● Records shown
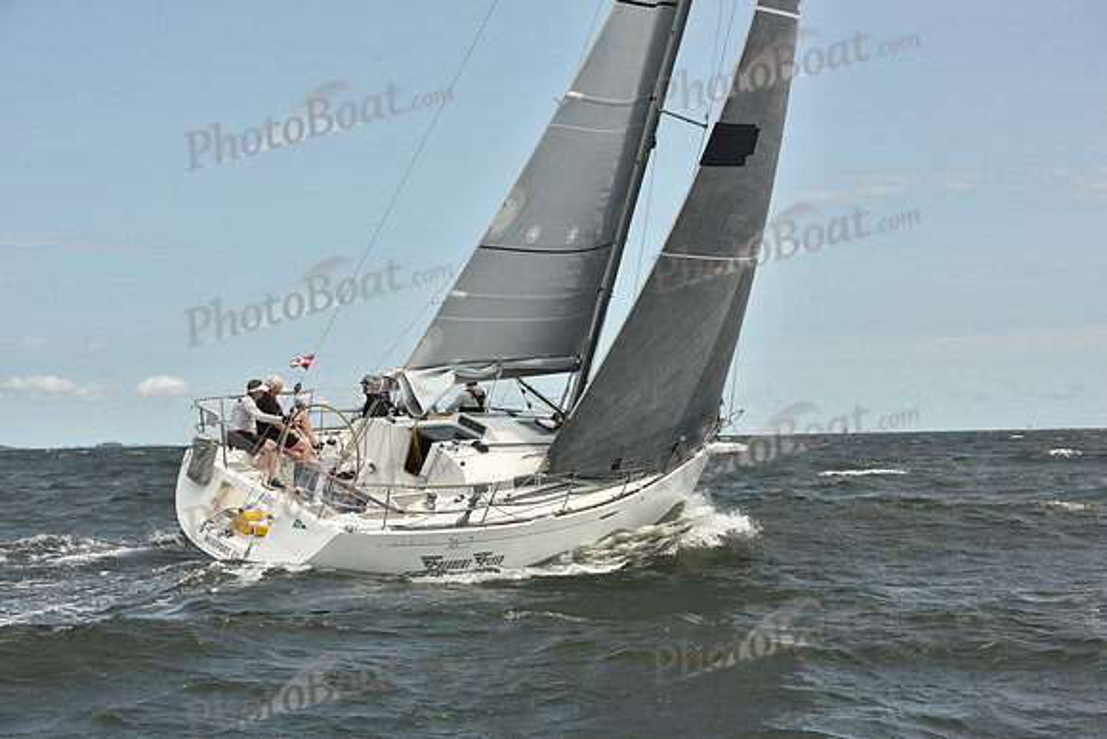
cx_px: 554
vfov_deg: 19.5
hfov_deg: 28.8
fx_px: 2153
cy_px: 370
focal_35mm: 70
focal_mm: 70
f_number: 8
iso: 250
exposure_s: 1/800
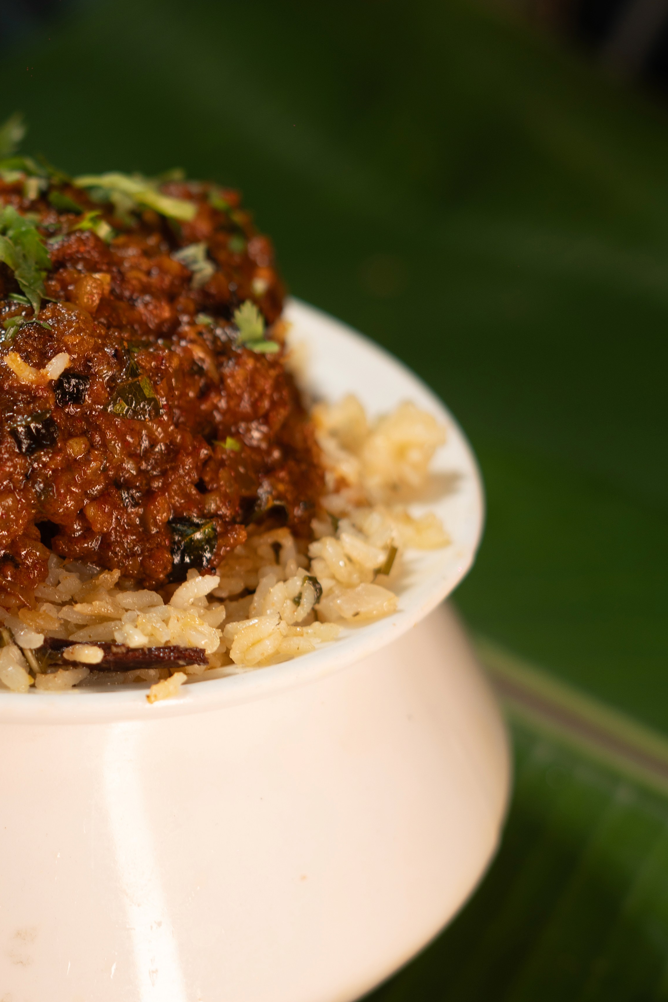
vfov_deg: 20.0
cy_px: 427
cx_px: -12
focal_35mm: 102
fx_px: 2839
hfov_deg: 13.2
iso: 125
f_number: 3.2
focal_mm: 50
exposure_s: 1/125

● Problem to solve
Lines from the one that holds "focal_mm: 70" through the final line of the material are to be duplicated exactly; no pictures belong in the copy.

● Task solution
focal_mm: 70
f_number: 8
iso: 250
exposure_s: 1/800
vfov_deg: 20.0
cy_px: 427
cx_px: -12
focal_35mm: 102
fx_px: 2839
hfov_deg: 13.2
iso: 125
f_number: 3.2
focal_mm: 50
exposure_s: 1/125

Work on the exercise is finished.